**EXERCISE AIM**
Copy each line of the records below that has "newtheorem" in it.

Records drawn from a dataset
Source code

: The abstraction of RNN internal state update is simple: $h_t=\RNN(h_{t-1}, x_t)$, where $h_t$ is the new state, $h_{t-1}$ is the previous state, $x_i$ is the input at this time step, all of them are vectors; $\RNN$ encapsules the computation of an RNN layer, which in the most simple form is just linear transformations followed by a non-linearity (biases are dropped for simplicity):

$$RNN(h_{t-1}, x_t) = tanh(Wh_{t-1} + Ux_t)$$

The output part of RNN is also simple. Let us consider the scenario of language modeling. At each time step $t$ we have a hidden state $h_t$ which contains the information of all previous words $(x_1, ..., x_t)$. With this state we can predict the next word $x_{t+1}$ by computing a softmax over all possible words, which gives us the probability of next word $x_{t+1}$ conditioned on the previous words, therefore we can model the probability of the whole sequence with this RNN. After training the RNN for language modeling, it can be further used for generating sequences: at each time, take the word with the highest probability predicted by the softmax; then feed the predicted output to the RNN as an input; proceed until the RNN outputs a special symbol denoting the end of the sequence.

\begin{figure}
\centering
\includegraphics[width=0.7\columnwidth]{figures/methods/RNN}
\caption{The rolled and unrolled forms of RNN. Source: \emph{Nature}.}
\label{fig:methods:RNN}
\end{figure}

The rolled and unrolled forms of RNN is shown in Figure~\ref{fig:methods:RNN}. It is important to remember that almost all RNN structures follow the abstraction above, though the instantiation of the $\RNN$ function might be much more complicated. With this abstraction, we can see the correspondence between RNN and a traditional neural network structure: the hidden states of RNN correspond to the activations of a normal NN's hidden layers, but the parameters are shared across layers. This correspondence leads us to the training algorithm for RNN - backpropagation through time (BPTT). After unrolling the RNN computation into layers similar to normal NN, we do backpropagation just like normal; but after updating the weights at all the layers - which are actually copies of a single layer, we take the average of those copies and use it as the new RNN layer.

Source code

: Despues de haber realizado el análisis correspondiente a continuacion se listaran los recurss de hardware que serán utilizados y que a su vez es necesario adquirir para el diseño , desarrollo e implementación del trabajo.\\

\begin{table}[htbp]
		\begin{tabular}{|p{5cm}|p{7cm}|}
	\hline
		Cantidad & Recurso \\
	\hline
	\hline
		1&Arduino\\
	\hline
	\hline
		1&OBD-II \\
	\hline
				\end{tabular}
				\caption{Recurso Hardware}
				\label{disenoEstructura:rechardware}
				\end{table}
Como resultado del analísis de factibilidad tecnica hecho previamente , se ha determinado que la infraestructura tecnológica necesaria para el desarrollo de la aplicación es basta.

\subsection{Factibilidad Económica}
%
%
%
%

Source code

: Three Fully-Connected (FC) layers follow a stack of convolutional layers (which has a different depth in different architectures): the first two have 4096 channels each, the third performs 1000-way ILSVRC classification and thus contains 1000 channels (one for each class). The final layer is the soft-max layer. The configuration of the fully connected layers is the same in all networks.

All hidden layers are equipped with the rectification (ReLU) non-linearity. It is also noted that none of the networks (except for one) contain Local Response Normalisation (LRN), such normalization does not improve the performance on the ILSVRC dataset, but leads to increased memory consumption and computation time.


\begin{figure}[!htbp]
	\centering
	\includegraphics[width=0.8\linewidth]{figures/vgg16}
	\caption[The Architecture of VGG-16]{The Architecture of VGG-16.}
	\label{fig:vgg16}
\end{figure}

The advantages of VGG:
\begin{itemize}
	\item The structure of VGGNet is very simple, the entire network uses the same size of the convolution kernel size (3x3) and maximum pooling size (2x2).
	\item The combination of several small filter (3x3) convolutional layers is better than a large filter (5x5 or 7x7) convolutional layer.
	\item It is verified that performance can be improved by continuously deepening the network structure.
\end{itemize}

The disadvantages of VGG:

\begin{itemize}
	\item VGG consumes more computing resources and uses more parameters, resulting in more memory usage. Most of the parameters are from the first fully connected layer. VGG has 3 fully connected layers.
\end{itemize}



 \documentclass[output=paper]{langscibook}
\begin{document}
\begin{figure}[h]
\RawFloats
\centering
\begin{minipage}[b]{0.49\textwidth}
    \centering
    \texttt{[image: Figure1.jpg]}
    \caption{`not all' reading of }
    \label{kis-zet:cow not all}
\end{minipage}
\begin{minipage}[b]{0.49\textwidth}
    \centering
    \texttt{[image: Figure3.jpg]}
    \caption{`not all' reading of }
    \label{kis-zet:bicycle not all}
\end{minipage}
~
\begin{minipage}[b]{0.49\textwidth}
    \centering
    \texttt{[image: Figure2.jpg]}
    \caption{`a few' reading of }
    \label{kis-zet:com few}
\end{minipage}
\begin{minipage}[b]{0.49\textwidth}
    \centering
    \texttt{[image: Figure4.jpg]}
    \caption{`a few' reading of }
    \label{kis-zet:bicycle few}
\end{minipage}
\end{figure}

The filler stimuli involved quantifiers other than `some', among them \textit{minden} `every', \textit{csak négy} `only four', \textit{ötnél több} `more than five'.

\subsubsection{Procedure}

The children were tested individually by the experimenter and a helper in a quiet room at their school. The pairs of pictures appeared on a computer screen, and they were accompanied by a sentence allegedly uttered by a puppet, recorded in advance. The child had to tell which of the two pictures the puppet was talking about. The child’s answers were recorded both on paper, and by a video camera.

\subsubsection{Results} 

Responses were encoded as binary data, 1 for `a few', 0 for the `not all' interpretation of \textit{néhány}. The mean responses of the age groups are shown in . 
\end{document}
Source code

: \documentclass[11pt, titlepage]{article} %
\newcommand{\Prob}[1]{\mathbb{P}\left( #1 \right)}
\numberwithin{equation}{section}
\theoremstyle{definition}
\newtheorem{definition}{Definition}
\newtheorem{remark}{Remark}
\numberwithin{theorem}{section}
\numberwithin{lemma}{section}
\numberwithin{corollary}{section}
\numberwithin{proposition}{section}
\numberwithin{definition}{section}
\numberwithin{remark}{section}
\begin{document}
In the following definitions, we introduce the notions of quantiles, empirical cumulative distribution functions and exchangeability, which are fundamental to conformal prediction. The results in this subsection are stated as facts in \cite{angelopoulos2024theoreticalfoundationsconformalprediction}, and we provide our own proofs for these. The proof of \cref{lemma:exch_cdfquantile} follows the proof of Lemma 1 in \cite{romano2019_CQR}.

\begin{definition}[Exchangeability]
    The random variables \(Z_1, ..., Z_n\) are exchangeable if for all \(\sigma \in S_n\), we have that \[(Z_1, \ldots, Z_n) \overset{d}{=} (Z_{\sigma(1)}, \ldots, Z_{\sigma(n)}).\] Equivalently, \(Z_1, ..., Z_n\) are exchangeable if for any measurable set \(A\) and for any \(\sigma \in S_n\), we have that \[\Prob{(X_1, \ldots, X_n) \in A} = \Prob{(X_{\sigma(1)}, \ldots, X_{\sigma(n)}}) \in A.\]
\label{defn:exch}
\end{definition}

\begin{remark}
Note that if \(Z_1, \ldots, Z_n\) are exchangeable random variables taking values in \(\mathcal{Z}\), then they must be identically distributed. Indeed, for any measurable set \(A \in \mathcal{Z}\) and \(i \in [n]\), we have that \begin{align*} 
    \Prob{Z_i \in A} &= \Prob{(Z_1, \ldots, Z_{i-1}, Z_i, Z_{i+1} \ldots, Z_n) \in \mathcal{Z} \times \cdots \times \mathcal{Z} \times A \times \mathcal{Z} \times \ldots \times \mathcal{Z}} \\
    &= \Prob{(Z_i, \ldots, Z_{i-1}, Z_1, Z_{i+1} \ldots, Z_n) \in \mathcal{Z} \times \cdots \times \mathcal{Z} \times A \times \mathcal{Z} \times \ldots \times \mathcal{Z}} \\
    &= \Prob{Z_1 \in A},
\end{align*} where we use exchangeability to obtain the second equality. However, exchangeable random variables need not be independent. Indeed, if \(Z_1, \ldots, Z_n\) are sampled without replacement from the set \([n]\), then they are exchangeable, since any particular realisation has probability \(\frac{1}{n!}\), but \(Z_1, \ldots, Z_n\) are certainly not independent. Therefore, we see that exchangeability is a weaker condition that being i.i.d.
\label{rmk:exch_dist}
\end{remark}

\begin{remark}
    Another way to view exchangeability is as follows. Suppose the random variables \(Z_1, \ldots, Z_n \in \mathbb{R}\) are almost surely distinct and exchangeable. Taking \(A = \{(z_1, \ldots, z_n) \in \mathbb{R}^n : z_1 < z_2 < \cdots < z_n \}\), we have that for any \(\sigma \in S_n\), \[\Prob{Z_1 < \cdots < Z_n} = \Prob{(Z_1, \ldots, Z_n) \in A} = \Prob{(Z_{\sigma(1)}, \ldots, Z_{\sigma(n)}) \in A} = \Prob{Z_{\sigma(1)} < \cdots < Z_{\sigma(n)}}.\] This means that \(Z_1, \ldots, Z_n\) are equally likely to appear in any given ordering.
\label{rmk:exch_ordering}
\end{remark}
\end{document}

**REPLY**
\newtheorem{definition}{Definition}
\newtheorem{remark}{Remark}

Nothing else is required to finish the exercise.